Long Distance Sociality
- sethmessinger
- Jun 17
- 2 min read
Whether they lived on campus or commuted from home, first‑year students spent the past nine months inside an unusually dense social world. New classmates, neighbors, and daily routines created a steady stream of interactions that shaped their perspectives and expanded their sense of who they were becoming.
Summer interrupts that rhythm. The social world that felt so immediate during the academic year pulls back, and even students who never left home for school feel the shift. Friends return from their own campuses, others stay away for work or travel, and familiar patterns don’t quite snap back into place.
New demands also surface. Families have to adjust to the changes everyone underwent during the year. Summer jobs introduce their own social environments, and students find themselves navigating the kinds of interactions and expectations that come with adult workplaces.

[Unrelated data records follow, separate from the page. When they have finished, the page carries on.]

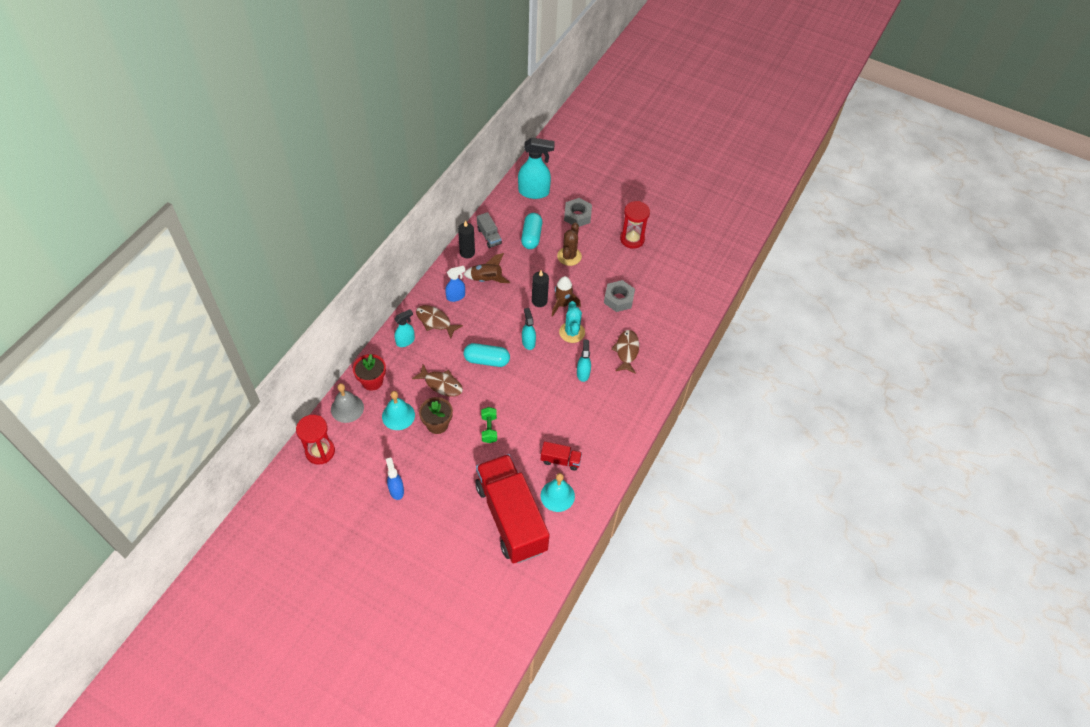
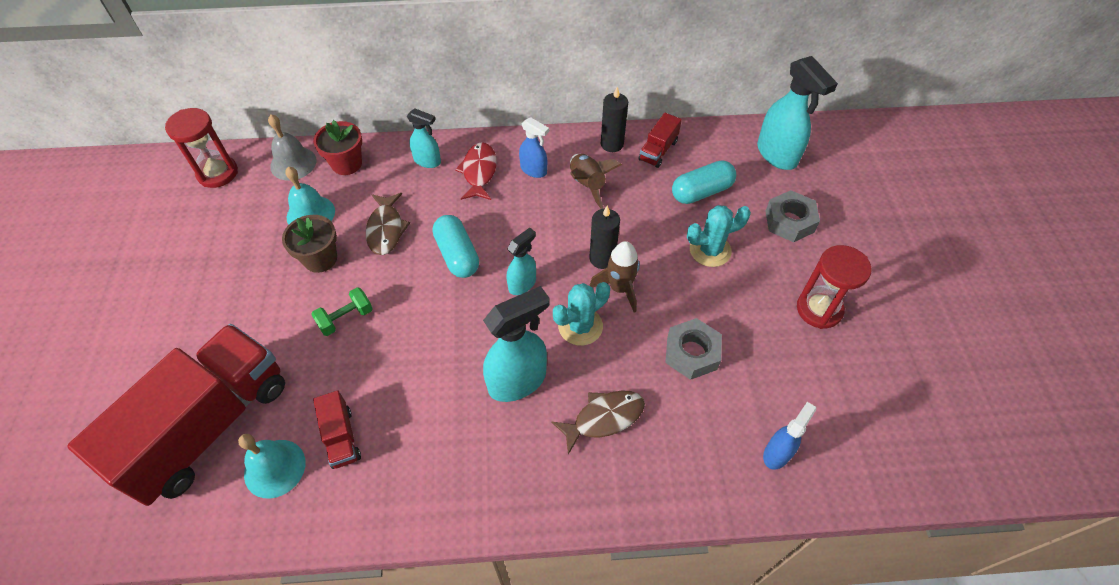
camera: 60 degrees right, 0 degrees up
blue spray bottle [386,457,404,500] -> blue spray bottle moved to [763,402,816,470]
brown fish [416,305,463,338] -> red fish [455,142,497,200]
grey truck [477,212,502,248] -> red truck [639,113,682,168]
brown cactus [557,223,582,266] -> turquoise cactus [687,205,751,267]
turquoise spray bottle [577,340,591,382] -> turquoise spray bottle [483,286,550,402], size x1.74

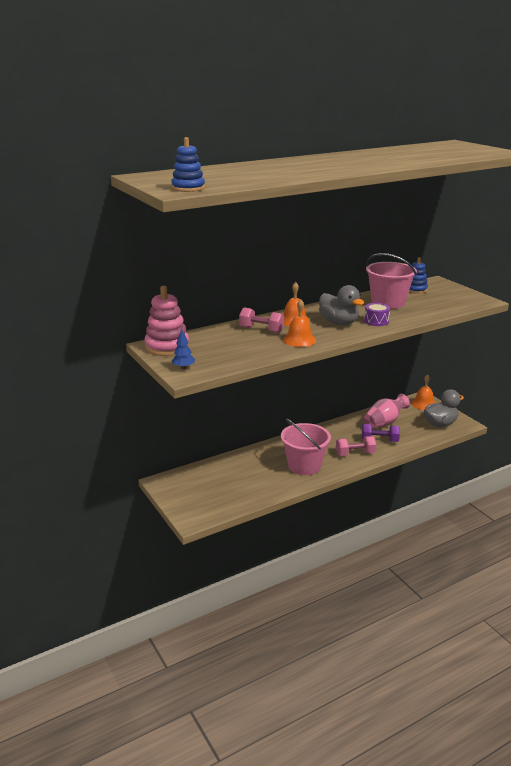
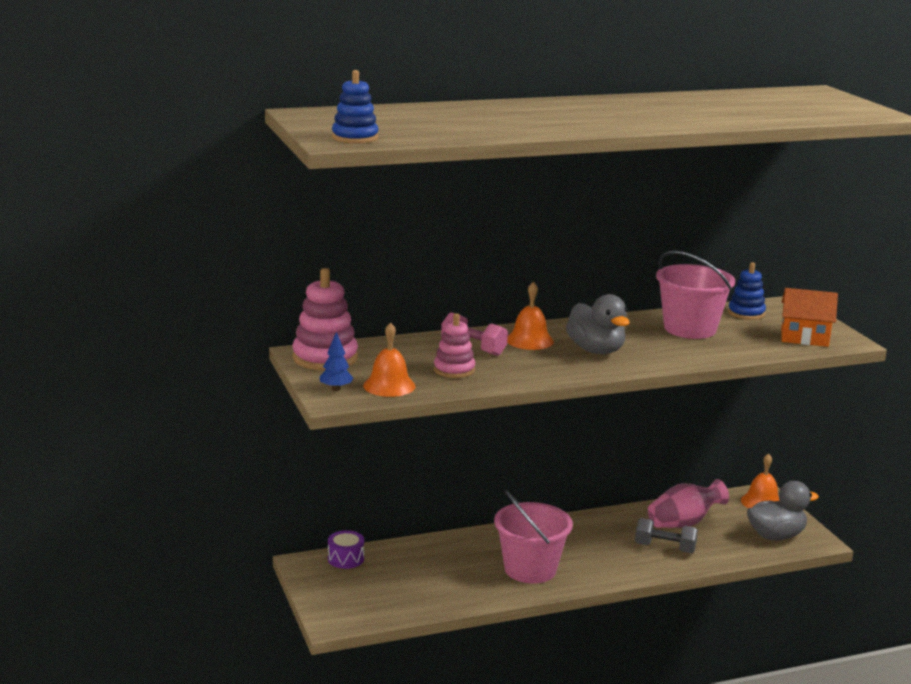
camera: 10 degrees right, 5 degrees down
orange bell [283,299,316,347] -> orange bell moved to [363,322,415,397]
pink dumbbell [336,436,377,456] -> none
purple dumbbell [362,424,400,442] -> grey dumbbell [635,518,698,553]
purple drum [364,303,390,326] -> purple drum moved to [328,530,364,569]
none -> pink stacking toy [434,313,475,378]
none -> orange house [781,288,838,347]

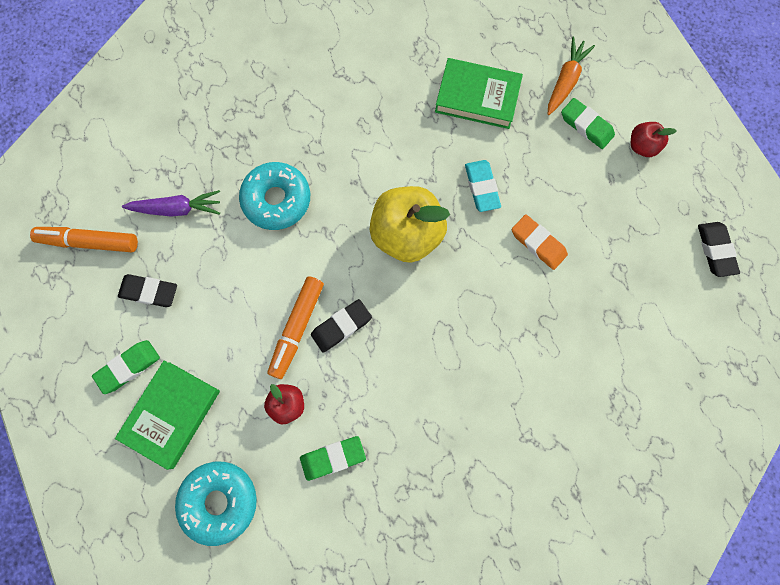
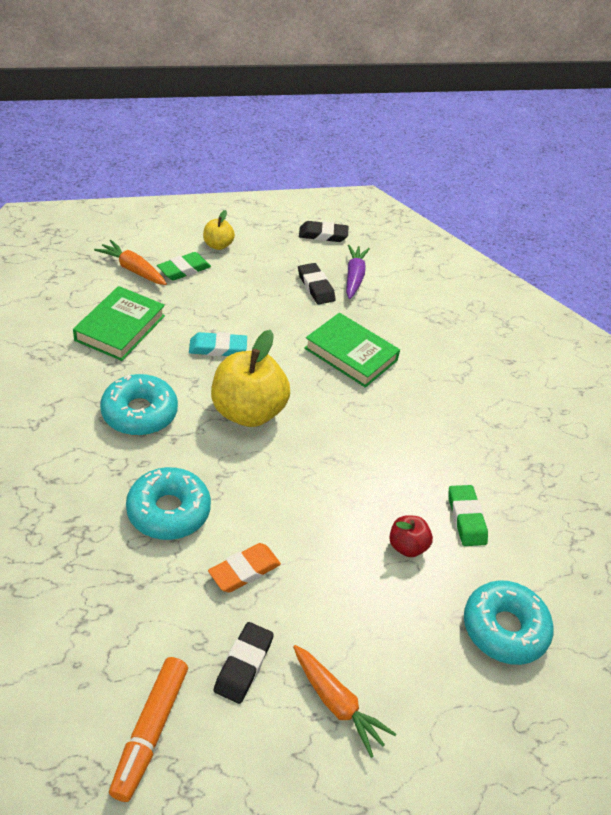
camera: 85 degrees left, 30 degrees down
green eraser [92,340,160,394] -> orange carrot [293,645,396,758]
green book [115,361,220,470] -> green book moved to [304,313,400,388]
purple carrot [122,190,220,217] -> purple carrot moved to [346,245,370,299]
orange marker [267,277,324,379] -> none
black eraser [311,299,372,353] -> black eraser moved to [298,263,336,305]
orange eraser [512,214,568,270] -> orange eraser moved to [208,543,281,592]
red apple [631,122,676,157] -> yellow apple [203,210,235,250]
none -> turquoise donut [100,374,178,436]

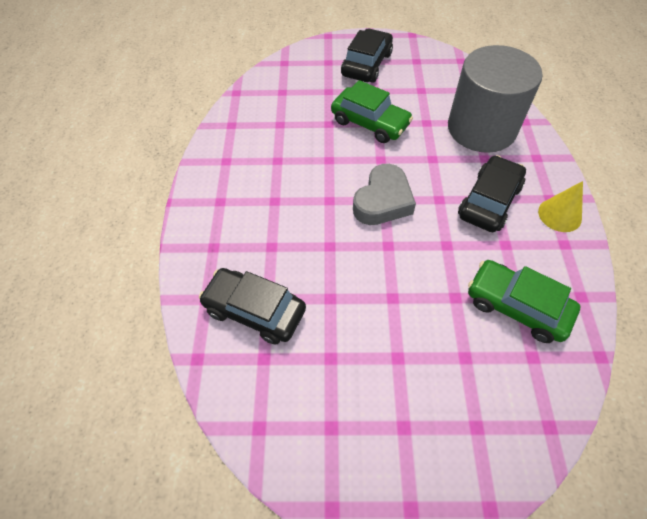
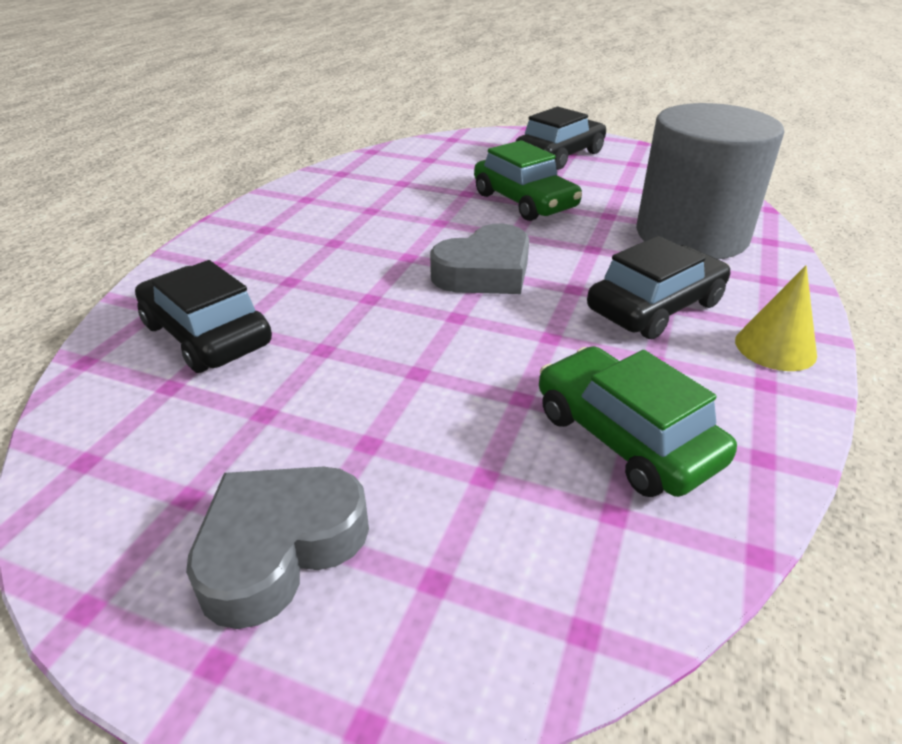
camera: 20 degrees right, 20 degrees down
none -> grey heart [186,467,369,629]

Technology can be a great help to foster these connections, but can also be a trap when the sender’s expectations aren’t met. Sending out messages and waiting for the dreaded “seen” or “left on read” or best option, getting responses, helps students (and others) begin to understand what relationships have depth and which ones are more about convenience. Both kinds are fine and teach different kinds of lessons for life. Furthermore, those quick responses can sometimes be from more casual relationships, and some deeper relationships require proximity to reactivate. Learning that takes time across and beyond the summer.
That first summer introduces students to the idea that now they operate across several relational centers, and they have to manage their different rhythms. By the end of the season, most students have a clearer sense of how these relationships coexist, simply because they’ve lived through the adjustments required to keep them in view.